----- Exercise text -----

The subject of past lawsuits and congressional hearings, the wait listing service, or WLS, is expected to be the most contentious issue during next week’s meeting of the Internet Corporation for Assigned Names and Numbers in Rome. ICANN’s board of directors is scheduled to consider approving the WLS during its March 6 meeting there.

Word of an impending decision on the service began spreading last week among registrars, the companies accredited by ICANN to register Web addresses for consumers and business. ICANN, after its board delayed action on the service last week, posted a January letter outlining the completion of final negotiations with VeriSign Inc., the registry that manages the .com and .net domains and that is seeking to launch the WLS. VeriSign, of Mountain View, Calif., also sent e-mails to registrars about the negotiations.

“The WLS will be a front and center issue in Rome,” said Christine Jones, general counsel for registrar GoDaddy Software Inc., of Scottsdale, Ariz. “It looks like a decision is imminent, and so many members of the registrar community are opposed to it in its current fashion.”

The service, first proposed in 2002, would allow those seeking a particular domain name to pay for the right to claim it in the event the current registration expires. Only one person could place a reservation on a given domain name.

ICANN officials have remained largely mum about the issue. An ICANN spokesman said the organization does not plan to respond to the registrar coalition’s letter and noted that any final decision about the wait listing service is up to the ICANN board, not ICANN staff.

GoDaddy was one of three registrars that sued ICANN in July 2003 to block the WLS; the others were Dotster Inc. and eNom Inc. In November, a federal judge denied the registrars’ request for a preliminary injunction against ICANN. Then in December, Jones said, the registrars dismissed the case. She declined to offer details about the dismissal, citing confidentiality requirements.

----- Supplied information -----

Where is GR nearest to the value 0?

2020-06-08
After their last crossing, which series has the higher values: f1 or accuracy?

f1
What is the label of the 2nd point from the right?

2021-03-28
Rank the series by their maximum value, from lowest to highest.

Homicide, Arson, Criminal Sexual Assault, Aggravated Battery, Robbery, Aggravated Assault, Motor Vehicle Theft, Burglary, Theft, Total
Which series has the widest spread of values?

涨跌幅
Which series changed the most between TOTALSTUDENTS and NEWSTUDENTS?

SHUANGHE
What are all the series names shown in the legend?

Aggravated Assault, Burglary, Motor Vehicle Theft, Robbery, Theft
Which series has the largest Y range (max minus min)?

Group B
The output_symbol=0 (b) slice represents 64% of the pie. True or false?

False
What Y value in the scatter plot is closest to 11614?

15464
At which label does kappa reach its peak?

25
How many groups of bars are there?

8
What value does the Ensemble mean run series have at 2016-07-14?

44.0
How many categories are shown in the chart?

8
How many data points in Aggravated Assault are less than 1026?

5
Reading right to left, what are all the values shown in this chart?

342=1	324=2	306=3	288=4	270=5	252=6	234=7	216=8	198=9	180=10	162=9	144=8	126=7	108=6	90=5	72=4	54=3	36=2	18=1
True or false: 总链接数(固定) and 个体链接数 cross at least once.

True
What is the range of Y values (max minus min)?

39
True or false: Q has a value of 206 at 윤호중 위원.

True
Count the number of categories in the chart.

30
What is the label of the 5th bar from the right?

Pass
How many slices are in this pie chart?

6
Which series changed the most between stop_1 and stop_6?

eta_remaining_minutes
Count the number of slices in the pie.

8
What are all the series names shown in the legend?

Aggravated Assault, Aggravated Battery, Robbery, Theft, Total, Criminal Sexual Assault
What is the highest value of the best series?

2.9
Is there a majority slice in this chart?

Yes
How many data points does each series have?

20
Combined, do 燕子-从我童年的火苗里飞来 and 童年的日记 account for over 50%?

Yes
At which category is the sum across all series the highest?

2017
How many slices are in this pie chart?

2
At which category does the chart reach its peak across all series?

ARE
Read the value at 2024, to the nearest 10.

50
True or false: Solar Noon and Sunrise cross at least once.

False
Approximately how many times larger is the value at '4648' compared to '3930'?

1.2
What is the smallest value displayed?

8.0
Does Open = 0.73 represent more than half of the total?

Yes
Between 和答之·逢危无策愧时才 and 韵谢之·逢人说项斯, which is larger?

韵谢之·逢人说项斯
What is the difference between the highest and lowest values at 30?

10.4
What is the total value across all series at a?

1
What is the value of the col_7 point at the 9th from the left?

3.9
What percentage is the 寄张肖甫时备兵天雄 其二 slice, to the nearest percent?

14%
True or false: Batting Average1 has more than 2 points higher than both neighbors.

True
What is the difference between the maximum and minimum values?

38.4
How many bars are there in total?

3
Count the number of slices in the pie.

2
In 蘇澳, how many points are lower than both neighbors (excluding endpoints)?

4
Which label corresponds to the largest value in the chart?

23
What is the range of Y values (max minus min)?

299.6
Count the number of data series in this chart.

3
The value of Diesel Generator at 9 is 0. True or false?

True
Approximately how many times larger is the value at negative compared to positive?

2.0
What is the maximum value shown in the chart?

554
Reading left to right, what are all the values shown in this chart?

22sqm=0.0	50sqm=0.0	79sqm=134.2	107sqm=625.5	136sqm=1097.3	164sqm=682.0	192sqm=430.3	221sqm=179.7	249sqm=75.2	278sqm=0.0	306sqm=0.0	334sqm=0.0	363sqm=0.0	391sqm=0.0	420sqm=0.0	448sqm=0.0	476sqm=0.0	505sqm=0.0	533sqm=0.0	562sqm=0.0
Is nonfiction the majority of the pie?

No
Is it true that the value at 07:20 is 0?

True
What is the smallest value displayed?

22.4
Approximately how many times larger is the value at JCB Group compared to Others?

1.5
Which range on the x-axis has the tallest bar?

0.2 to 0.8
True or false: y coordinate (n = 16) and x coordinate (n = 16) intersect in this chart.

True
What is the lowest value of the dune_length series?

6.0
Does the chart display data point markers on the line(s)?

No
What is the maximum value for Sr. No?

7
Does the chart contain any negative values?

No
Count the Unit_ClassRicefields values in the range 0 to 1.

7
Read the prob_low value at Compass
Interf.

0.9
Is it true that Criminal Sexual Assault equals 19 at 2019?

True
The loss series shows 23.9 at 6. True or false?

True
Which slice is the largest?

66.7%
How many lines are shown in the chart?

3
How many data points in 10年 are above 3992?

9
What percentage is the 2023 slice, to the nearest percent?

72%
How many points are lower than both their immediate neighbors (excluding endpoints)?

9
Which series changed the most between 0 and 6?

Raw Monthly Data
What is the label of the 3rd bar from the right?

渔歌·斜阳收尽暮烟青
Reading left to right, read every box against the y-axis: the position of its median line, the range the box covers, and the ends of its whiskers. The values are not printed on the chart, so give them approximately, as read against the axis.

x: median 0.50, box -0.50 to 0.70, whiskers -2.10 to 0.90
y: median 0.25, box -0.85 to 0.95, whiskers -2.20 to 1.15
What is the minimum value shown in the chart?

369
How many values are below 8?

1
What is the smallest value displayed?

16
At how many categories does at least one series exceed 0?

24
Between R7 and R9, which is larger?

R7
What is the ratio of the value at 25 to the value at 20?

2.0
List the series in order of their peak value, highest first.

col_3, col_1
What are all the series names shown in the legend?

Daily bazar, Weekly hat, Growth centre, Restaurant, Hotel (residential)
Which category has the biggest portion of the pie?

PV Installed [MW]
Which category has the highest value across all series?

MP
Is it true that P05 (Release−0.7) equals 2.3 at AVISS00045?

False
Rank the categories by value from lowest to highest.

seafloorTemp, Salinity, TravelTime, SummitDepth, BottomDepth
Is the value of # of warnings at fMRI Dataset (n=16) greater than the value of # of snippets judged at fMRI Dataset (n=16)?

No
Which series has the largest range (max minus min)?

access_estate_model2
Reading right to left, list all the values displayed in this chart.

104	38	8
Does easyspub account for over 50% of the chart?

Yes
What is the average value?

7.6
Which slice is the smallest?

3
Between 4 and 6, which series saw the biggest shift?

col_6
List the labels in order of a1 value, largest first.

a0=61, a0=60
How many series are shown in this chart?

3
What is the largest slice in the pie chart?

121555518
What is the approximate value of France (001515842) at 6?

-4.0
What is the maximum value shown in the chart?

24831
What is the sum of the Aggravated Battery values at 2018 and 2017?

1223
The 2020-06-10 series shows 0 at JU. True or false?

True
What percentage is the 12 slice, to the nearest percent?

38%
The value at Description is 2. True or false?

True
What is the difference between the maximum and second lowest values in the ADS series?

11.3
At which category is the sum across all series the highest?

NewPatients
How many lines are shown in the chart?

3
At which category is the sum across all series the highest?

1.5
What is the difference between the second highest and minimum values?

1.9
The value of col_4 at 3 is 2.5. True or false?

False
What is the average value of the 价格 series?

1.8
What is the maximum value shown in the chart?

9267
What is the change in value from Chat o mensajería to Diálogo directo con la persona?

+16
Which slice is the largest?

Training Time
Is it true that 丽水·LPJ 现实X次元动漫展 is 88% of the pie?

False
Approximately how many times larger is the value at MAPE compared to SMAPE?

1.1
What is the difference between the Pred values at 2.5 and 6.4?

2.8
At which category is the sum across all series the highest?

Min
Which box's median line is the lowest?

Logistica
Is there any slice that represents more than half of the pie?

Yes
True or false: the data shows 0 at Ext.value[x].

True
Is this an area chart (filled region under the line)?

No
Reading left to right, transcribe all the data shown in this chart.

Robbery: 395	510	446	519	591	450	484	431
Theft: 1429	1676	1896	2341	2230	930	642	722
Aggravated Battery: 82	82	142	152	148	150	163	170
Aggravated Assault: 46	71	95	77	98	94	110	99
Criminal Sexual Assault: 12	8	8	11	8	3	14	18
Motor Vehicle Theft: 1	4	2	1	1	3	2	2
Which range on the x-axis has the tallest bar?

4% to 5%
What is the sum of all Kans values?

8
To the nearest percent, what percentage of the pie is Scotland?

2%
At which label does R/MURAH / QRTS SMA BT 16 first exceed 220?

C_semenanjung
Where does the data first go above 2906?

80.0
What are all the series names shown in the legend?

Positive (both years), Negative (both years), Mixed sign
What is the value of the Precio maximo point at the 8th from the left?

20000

-----

● Your instructions
Translate this sentence from the text on the wait listing service into Spanish: "Only one person could place a reservation on a given domain name."

● Solution to the exercise
Solo una persona podría hacer una reserva sobre un nombre de dominio determinado.